The recession that began in late 2007 and escalated during 2008 and 2009 hurt the Oregon economy badly, both men said, and the damage to the economy made its way to the state budget.
"We saw a birth, really, of a new reality of where we see the state going over the next decade," Shetterly said.
He said the current shortfall will continue to haunt the state budget unless serious changes are made now.
He explained that $377.5 million hole constitutes about three years economic growth lost and even if the economy begins to recover and grow at a normal rate, it won't make up the difference of that tremendous loss.
In addition, the loss of revenue was coupled with higher payroll costs and increased demand from people needing state services.
Nesbitt said the budget gap came from a reduction in income tax revenue due to the state's very high, recession-imposed unemployment. He said some people have accused the government of overspending in the past but maintained that the recession was the main culprit of the budget reduction.
"We have a spending problem because we have a revenue problem," he said.
Nesbitt said the Reset Cabinet focused on public safety, education and human services, the three sectors that make up about 93 percent of the state's general fund budget, whose funding comes from corporate and personal income tax revenue.
Other departments not in the general fund are either self-sustaining with fees or federally funded.
The largest cost in the general fund budgets is payroll. Shetterly said the public employees retirement system lost about 30 percent of its account balance in the stock market crash of 2008, which means state government has to make up the difference it lost.
Making up that difference will raise the cost of PERS every year for many years, Shetterly said, and it covers both working and retired state employees.
But on top of that, state payroll costs rise every year anyway, because union contracts have salary increases, cost of living increases and other costs written into them and the state is obligated to honor the terms of the contracts.

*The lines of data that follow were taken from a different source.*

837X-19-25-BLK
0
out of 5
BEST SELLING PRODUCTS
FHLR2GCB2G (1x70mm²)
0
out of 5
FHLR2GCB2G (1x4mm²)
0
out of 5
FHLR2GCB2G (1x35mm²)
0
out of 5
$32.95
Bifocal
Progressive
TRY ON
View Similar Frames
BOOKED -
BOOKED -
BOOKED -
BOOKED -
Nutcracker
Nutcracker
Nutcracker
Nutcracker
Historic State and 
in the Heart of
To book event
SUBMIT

However, Nesbitt and Shetterly said some changes were likely in store for state employees. They said employees will probably have to begin paying part of their health insurance premiums the same way teachers already do.

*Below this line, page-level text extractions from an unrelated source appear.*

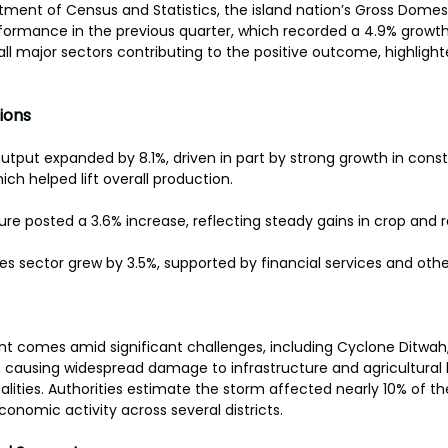
ment of Census and Statistics, the island nation’s Gross Domes
rformance in the previous quarter, which recorded a 4.9% growt
ll major sectors contributing to the positive outcome, highlight
 
ions
 output expanded by 8.1%, driven in part by strong growth in cons
hich helped lift overall production. 
ture posted a 3.6% increase, reflecting steady gains in crop and re
ces sector grew by 3.5%, supported by financial services and othe
 comes amid significant challenges, including Cyclone Ditwah, 
 causing widespread damage to infrastructure and agricultural 
talities. Authorities estimate the storm affected nearly 10% of th
conomic activity across several districts. 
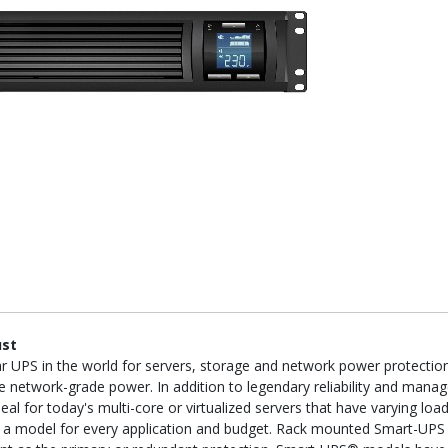
ust
PS in the world for servers, storage and network power protection. 
 network-grade power. In addition to legendary reliability and manag
l for today's multi-core or virtualized servers that have varying load
is a model for every application and budget. Rack mounted Smart-UPS 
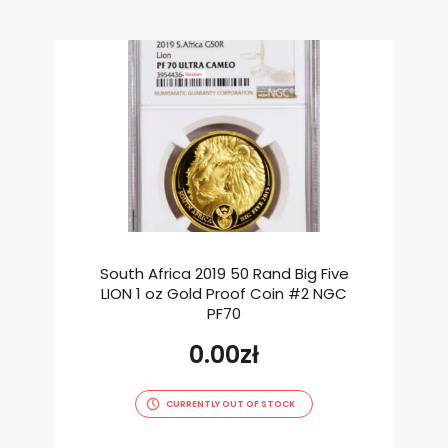
South Africa 2019 50 Rand Big Five
LION 1 oz Gold Proof Coin #2 NGC
PF70
0.00
zł
CURRENTLY OUT OF STOCK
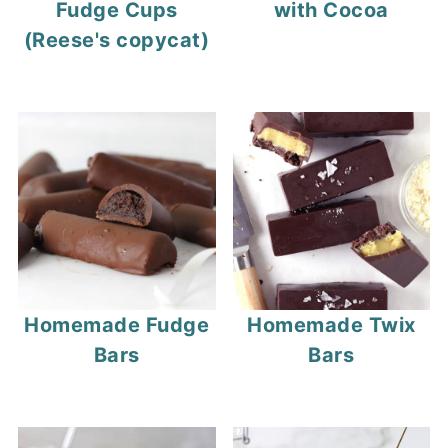
Fudge Cups
with Cocoa
(Reese's copycat)
Homemade Fudge
Homemade Twix
Bars
Bars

In addition, they said the state will try to find ways to curtail the growth of the large salary and benefits packages employees receive to keep their growth more in line with the private sector.
But the changes to state government won't just affect the numbers on employees' pay stubs.
Nesbitt said the Reset Cabinet has discussed consolidating smaller school districts that have enrollments under 1,000 children. In addition, the state would eliminate some educational service districts.
In higher education, universities would receive more autonomy to set their own tuition levels and manage their own funding with less input from the state, which currently has tight control over the Oregon University System.
Health and human services, another large portion of the general fund, is trickier because more people need unemployment and other benefits during a recession than in other times, Nesbitt said.
But he said about one-seventh of Oregon adults under 65 are on the Oregon Health Plan, which means medical costs will have to be lowered to keep funding the program. He said the state will change some of its policies, such as ceasing to pay hospitals for costs that were caused by hospital staff.
Prisons, too, will get an overhaul.
Shetterly said the highest costs come from the number of staff and the inmates. He acknowledged some staff could be cut, but said the Reset Cabinet focused on reducing the number of inmates.
He said the cabinet members want to change the sentencing structure under Measure 11, which would significantly shrink the prison population. In addition, he said the state wants to create a mechanism that will release prisoners early, similar to federal programs that already exist.
Shetterly said none of the proposed changes will go into effect before the 2011 legislative session, and he acknowledged the cuts will raise tempers and probably start some fights.
"It's hard to talk about restructuring the state budget without having controversy because you're going to get into someone's favorite program," he said.
Nesbitt agreed, but said there's no way around changing the way government is run. He said cost cutting is completely unavoidable.
"We lost three years of economic growth. We're not going to recover it," Nesbitt said. "We have to adjust."